Aren't the digital backs for these things about $30,000?  That might explain the lack of response.  Who around here can afford to use the damn thing.  LOL.  At those prices, I'm sure it works quite well.


----------



## KmH (Jan 9, 2011)

haring copy and paste's the same exact thread on many photography forums - at least 5 of them besides TPF that I'm aware of.

haring rarely, if ever, partisipates in anyone elses threads on any of those forums.

It's all a one way street for haring, taking, but never giving back, which IMO is dishonest.


----------



## dougpetersonci (Jan 11, 2011)

BKMOOD said:


> Aren't the digital backs for these things about $30,000?  That might explain the lack of response.  Who around here can afford to use the damn thing.  LOL.  At those prices, I'm sure it works quite well.



Prices range from around $3k to $43k.

Like any tool it works great in some situations/applications and not so great in others. Just because you pay $90 for a high-end screwdriver doesn't mean it's going to work any better as a hammer. 

Phase One P40+ and Phase One 65+ backs have a technology called Sensor+ which bins together pixels in a way that gains two stops of ISO at the cost of resolution. This allows shooting up to ISO3200 (an ISO not otherwise available on any other digital back). For many types of photography 10 or 15 (very sharp) megapixels is more than enough and is a welcome trade off for two more stops of ISO. For other types of photography low ISO is fine and in that case you can shoot at the full resolution (40 or 60 megapixels).
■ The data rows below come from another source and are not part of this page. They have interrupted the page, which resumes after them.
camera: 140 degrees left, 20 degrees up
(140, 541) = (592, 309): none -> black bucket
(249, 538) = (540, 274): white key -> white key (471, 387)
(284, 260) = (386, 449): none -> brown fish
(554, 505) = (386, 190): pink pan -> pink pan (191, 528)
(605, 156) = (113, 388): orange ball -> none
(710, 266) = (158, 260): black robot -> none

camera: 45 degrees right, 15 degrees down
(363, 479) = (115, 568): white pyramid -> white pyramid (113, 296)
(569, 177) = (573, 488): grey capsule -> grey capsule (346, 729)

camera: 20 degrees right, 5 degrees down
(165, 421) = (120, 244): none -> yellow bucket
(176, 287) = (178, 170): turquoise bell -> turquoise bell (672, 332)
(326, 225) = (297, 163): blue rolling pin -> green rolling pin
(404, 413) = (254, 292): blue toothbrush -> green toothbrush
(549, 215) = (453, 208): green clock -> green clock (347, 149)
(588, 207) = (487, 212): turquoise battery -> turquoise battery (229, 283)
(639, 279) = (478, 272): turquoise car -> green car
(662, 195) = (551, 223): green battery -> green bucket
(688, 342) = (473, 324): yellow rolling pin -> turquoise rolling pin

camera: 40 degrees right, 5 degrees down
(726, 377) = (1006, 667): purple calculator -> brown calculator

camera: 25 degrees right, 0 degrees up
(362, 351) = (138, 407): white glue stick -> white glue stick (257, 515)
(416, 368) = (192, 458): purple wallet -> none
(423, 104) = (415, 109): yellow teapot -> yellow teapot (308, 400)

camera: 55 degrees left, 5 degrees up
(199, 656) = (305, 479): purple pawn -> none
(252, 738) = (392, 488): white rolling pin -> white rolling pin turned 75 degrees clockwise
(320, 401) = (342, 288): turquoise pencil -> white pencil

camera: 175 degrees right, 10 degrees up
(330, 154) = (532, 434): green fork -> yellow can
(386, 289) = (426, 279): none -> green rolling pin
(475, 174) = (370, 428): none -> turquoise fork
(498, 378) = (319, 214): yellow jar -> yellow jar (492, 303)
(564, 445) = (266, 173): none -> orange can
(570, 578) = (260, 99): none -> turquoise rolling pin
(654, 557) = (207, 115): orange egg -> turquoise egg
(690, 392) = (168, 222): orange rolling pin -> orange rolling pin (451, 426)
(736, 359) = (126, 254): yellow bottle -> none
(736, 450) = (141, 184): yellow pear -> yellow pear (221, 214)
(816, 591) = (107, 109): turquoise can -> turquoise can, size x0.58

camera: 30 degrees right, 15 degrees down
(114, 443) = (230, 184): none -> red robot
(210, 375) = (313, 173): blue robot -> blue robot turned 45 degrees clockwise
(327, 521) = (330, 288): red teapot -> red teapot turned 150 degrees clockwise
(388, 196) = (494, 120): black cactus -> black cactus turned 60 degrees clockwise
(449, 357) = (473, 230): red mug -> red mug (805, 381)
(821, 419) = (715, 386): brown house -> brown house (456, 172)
Many of our clients are high-end wedding shooters who charge 7-10k for a wedding. For that shooter a 20k system is quickly paid off and well worth it for the increase in image quality, prestige/differentiation (your client's rich uncle won't ever show up with a P65+ but they may show up with a 5DII), and visceral enjoyment associated with shooting a medium format camera.

Doug Peterson
__________________

Head of Technical Services, Capture Integration
Phase One Partner of the Year
Leaf, Leica, Cambo, Arca Swiss, Canon, Apple, Profoto, Broncolor, Eizo & More

National: 877.217.9870 *| *Cell: 740.707.2183


----------



## Mike_E (Jan 11, 2011)

dougpetersonci said:


> BKMOOD said:
> 
> 
> > Aren't the digital backs for these things about $30,000?  That might explain the lack of response.  Who around here can afford to use the damn thing.  LOL.  At those prices, I'm sure it works quite well.
> ...




Good one and welcome!!


----------